** Opening RECORDS SHOWN block **

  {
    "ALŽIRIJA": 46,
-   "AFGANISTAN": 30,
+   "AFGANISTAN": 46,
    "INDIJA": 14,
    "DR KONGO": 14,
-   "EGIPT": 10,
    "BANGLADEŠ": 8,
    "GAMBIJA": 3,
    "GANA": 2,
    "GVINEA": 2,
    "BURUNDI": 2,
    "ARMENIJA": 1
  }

** Closing RECORDS SHOWN block **
** Opening RECORDS SHOWN block **

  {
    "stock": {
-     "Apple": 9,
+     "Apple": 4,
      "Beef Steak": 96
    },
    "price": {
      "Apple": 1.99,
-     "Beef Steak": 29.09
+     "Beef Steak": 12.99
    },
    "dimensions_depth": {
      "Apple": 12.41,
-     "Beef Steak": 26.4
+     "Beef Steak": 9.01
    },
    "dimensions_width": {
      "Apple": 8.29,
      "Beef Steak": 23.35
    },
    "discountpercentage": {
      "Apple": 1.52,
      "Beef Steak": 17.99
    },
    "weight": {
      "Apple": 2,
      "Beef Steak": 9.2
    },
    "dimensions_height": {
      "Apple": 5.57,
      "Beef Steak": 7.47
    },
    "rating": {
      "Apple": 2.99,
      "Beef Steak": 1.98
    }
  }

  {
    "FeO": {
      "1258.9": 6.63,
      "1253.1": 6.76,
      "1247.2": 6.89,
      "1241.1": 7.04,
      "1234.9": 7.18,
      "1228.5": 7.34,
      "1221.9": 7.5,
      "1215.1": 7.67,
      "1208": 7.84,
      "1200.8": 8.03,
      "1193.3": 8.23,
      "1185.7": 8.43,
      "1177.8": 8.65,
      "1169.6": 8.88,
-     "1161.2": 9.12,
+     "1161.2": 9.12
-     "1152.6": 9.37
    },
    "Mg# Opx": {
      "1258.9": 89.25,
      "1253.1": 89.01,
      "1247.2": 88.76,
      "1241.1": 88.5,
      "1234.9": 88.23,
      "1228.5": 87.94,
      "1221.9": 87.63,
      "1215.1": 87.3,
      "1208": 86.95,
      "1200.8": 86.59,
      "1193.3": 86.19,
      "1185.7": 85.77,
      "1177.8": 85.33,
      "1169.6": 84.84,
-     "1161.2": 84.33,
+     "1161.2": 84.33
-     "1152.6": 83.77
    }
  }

** Closing RECORDS SHOWN block **

- WHAT IS BEING ASKED -
Show every line from the entries that includes the word "Beef".

- RESPONSE BOX -
      "Beef Steak": 96
-     "Beef Steak": 29.09
+     "Beef Steak": 12.99
-     "Beef Steak": 26.4
+     "Beef Steak": 9.01
      "Beef Steak": 23.35
      "Beef Steak": 17.99
      "Beef Steak": 9.2
      "Beef Steak": 7.47
      "Beef Steak": 1.98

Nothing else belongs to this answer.